_The problem:_ Print every entry exactly as written and exclude all images.

Dataset entries
· · · · · · ·

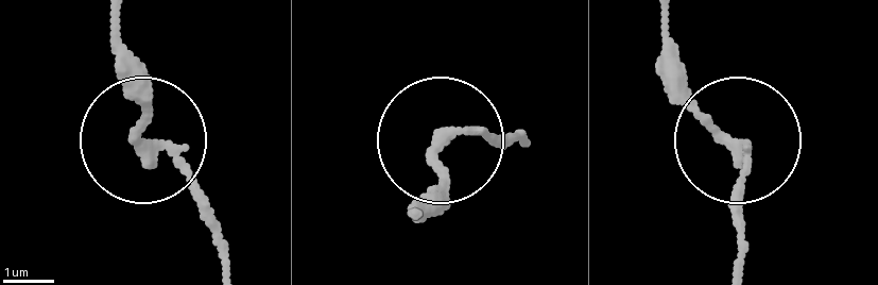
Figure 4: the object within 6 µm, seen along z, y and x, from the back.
leave()
runs along (661, 17), (666, 68), (745, 156), (737, 241) in figure 4; all the same neuron

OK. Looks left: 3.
look(3d, 16 µm, figure 2, (138, 31))
three-way junction

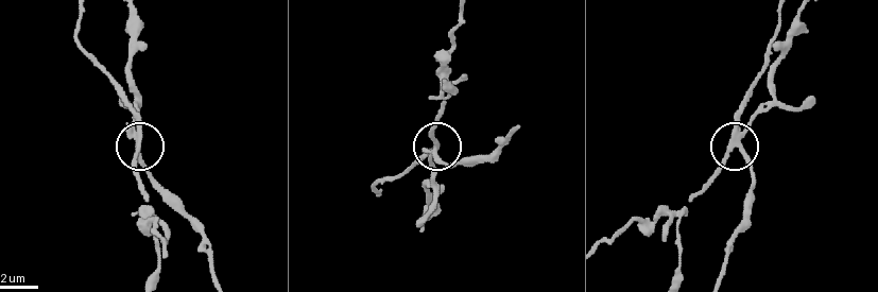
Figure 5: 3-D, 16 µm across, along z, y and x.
look(3d, 16 µm, back, figure 5, (728, 149))
other side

· · · · · · ·

_Response:_
Figure 4: the object within 6 µm, seen along z, y and x, from the back.
leave()
runs along (661, 17), (666, 68), (745, 156), (737, 241) in figure 4; all the same neuron

OK. Looks left: 3.
look(3d, 16 µm, figure 2, (138, 31))
three-way junction

Figure 5: 3-D, 16 µm across, along z, y and x.
look(3d, 16 µm, back, figure 5, (728, 149))
other side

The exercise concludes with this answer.